>> START Supplied entries

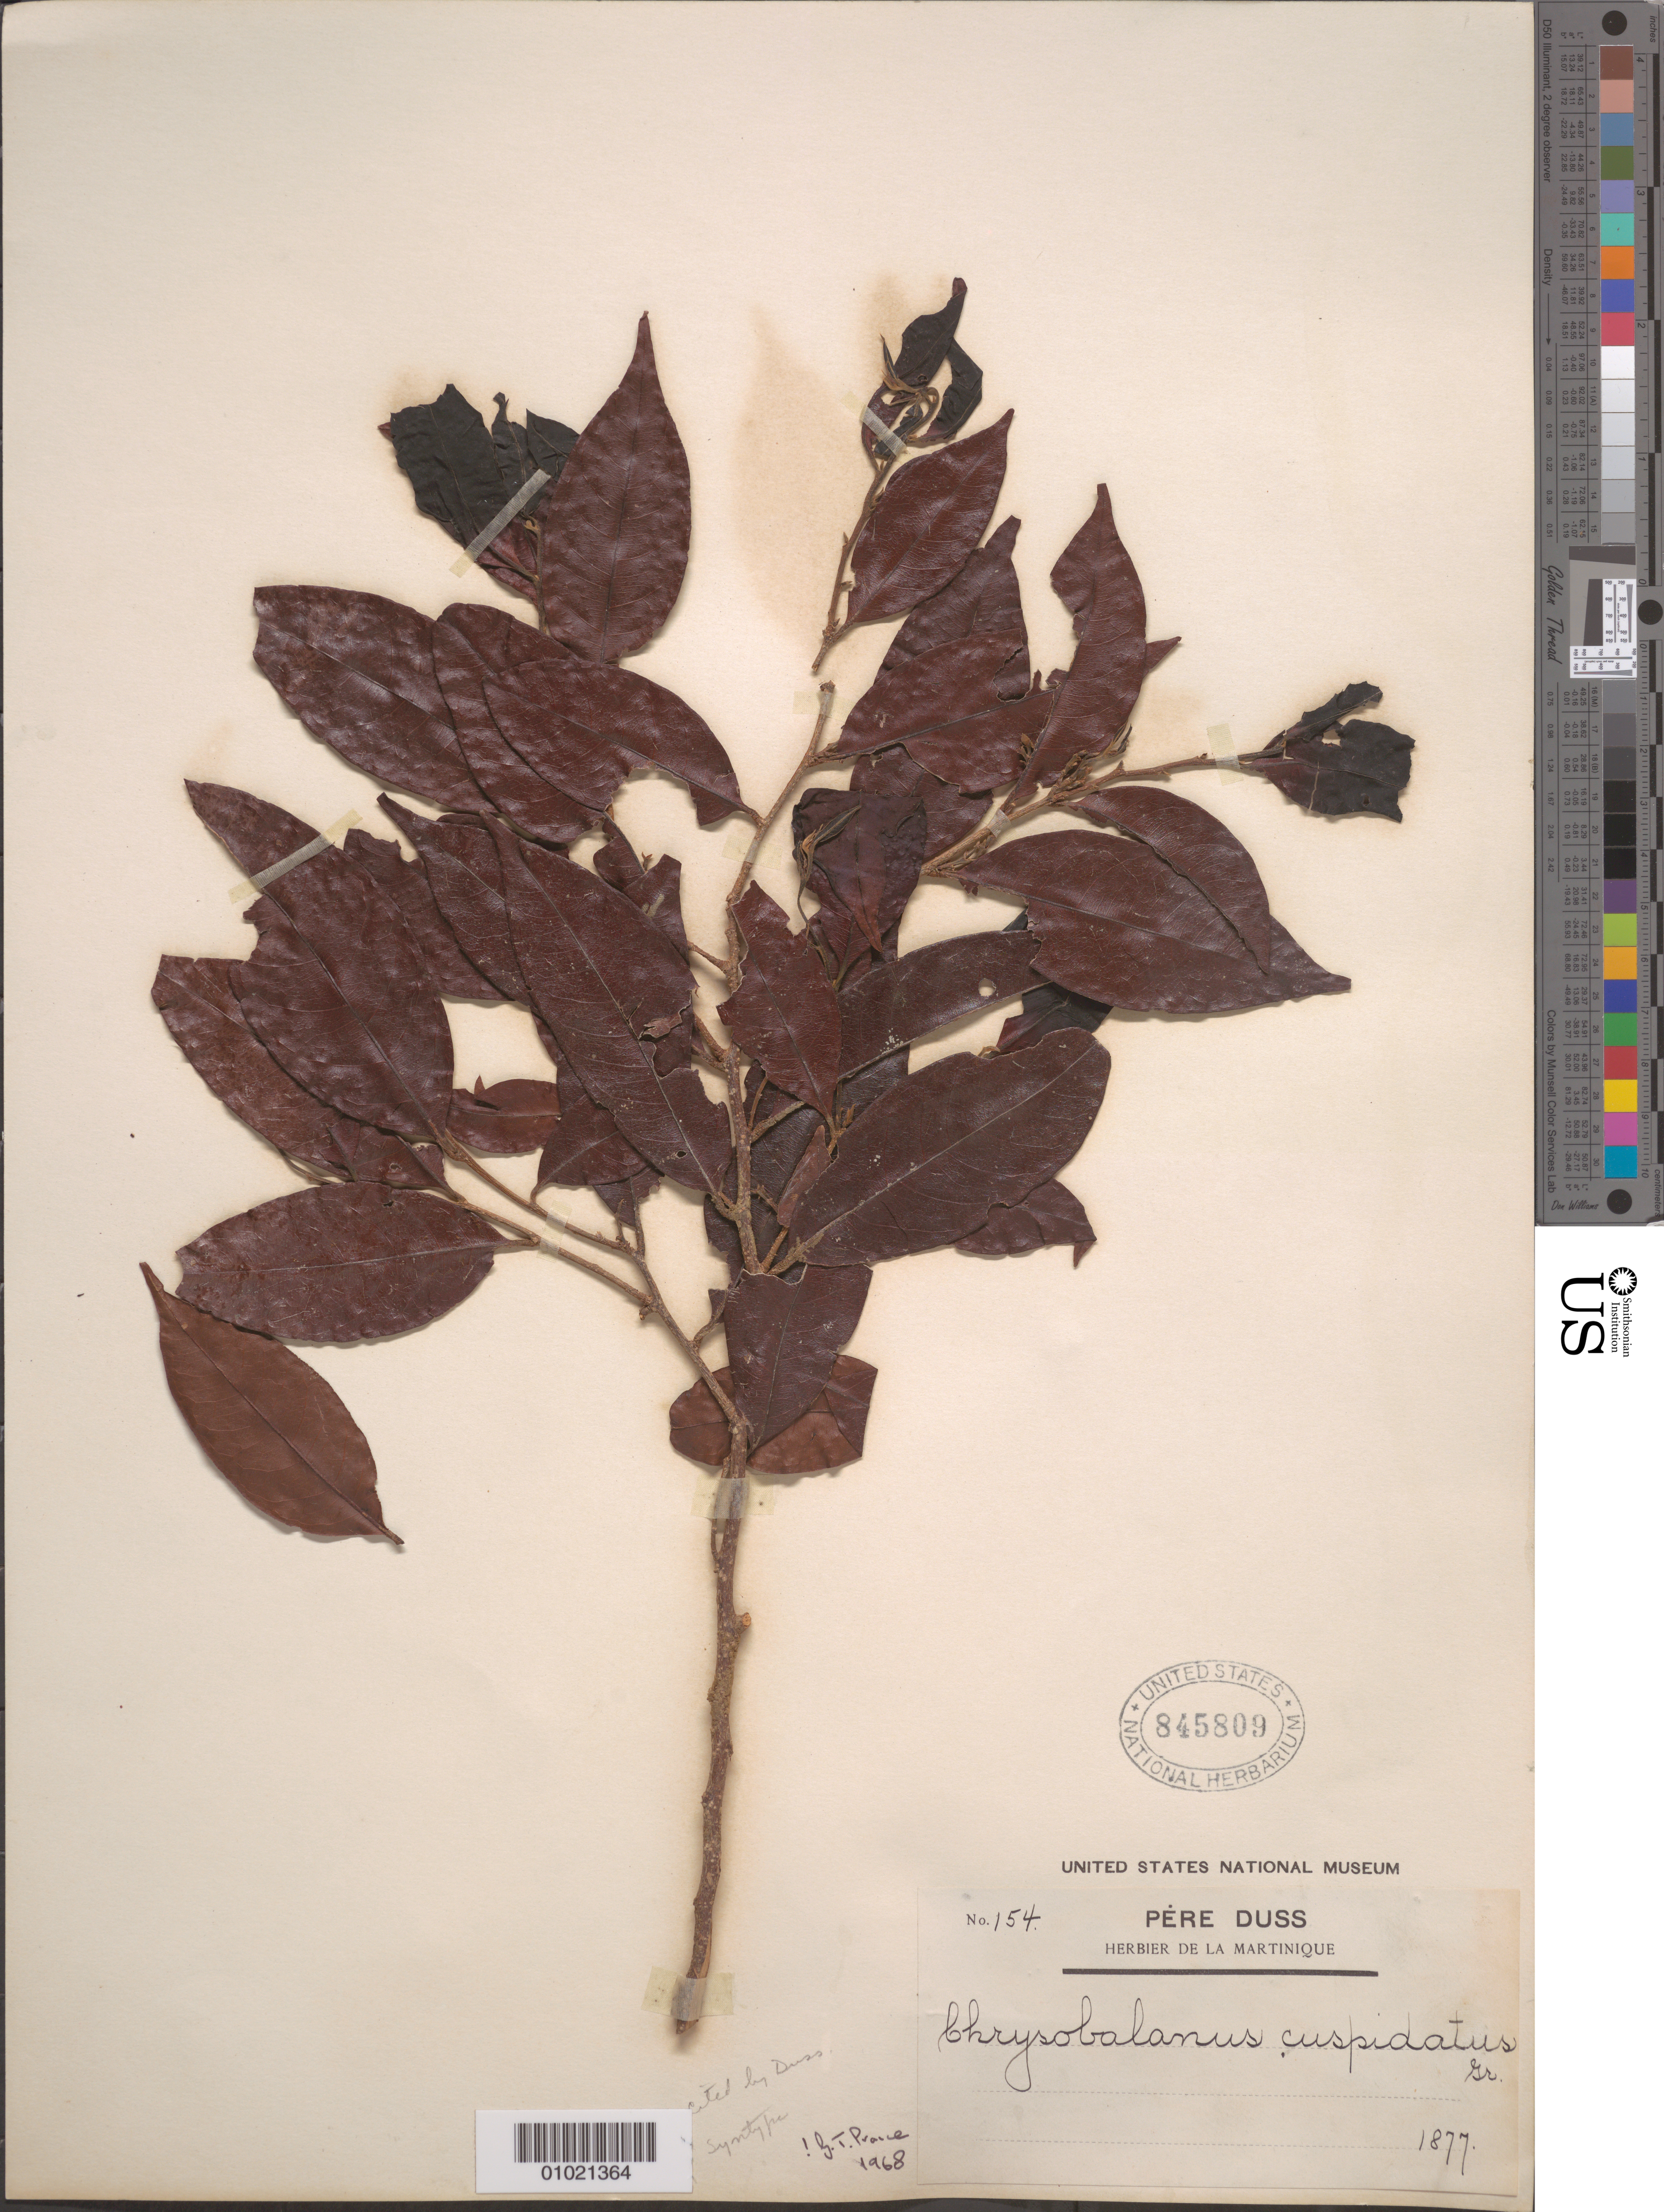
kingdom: Plantae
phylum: Tracheophyta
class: Magnoliopsida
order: Malpighiales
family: Chrysobalanaceae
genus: Chrysobalanus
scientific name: Chrysobalanus cuspidatus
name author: Griseb.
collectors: Père Duss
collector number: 154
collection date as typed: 1877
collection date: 1877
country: Martinique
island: Martinique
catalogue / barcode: US 845809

>> END Supplied entries

## Given problem
Set out the material above as a Markdown table with the columns Row and Line, one numbered row per line and no rows for blank lines. Leave the pictures out.

## Answer to the exercise
| Row | Line |
|---|---|
| 1 | kingdom: Plantae |
| 2 | phylum: Tracheophyta |
| 3 | class: Magnoliopsida |
| 4 | order: Malpighiales |
| 5 | family: Chrysobalanaceae |
| 6 | genus: Chrysobalanus |
| 7 | scientific name: Chrysobalanus cuspidatus |
| 8 | name author: Griseb. |
| 9 | collectors: Père Duss |
| 10 | collector number: 154 |
| 11 | collection date as typed: 1877 |
| 12 | collection date: 1877 |
| 13 | country: Martinique |
| 14 | island: Martinique |
| 15 | catalogue / barcode: US 845809 |